One thing though, if you choose to further decouple your components from the granite, Mike is among those who would discourage you from making a three-point rather than a four (or more) point connection. Kiuchi-san of Harmonix, among others, also rejects three-point isolation. In any three-point approach, two corners of the component will be cantilevered. This creates an opportunity for the so-called 'diving board' effect, which may well significantly amplify any input vibrations that make it this far, including the air-borne vibrations that reach the skin of your components directly.

The issue with three-point isolation may be more telling when such connections are used as way of fastening shelves to racks, especially if the shelves themselves have long horizontal cross braces.

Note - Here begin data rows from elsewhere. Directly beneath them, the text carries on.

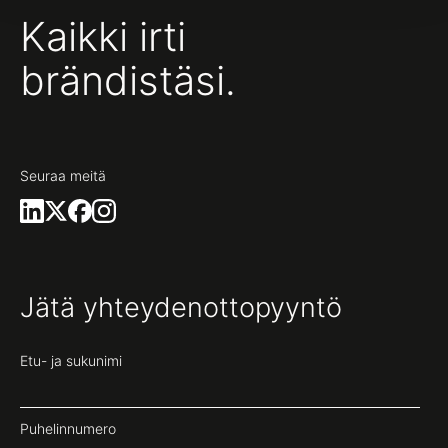
Kaikki irti
brändistäsi.
Seuraa meitä
Jätä yhteydenottopyyntö
Etu- ja sukunimi
Puhelinnumero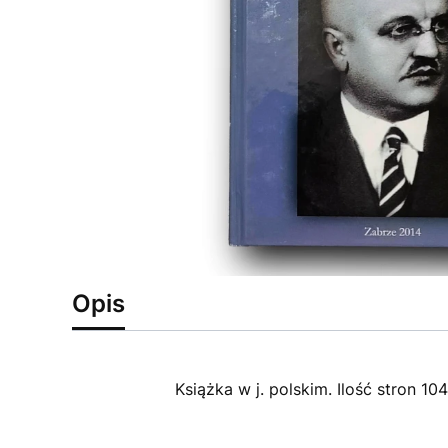
Opis
Książka w j. polskim. Ilość stron 104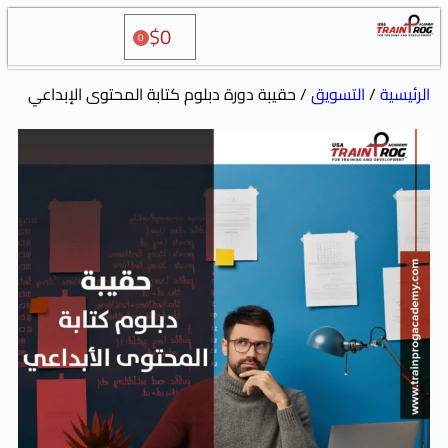
$
0
0
سويق
/ حقيبة دورة دبلوم كتابة المحتوى الإبداعي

Shelves connected at three points are in principle very problematic (other things being equal) when components with four feet are placed upon them. This invites a more substantial impact of the diving board effect (cantilevered mass). I have no doubt that designers who rely upon three-point connections work hard to overcome the diving board effect and it would make interesting reading to learn more about how they do so.

There is no doubt that one could have chosen a material other than granite for the base of the platform: wood, acrylic and carbon fiber come to mind. In addition to having the properties I discussed above, granite adds a partial mass-damping element to the overall design. I have heard the HRS rack described as a mass-damping approach to resonance control. If I have succeeded at explaining how the isolation platforms work, one thing should be clear and that is that Mike Latvis employs a mixed approach with very little actual emphasis on mass damping. One has to be careful not to confuse the fact that while the HRS rack is heavy, that's different from claiming that it kills resonances through mass damping. Mike Latvis is quite explicit in suggesting that mass is a spectacularly inefficient way of controlling resonances.

Whatever its virtues may be, Latvis is fully aware of the fact that granite has a sound of its own: that is, it has a natural resonance frequency of its own. The proprietary polymer substructure between the granite and the bracket is designed to control the untoward consequences of the granite's resonance properties.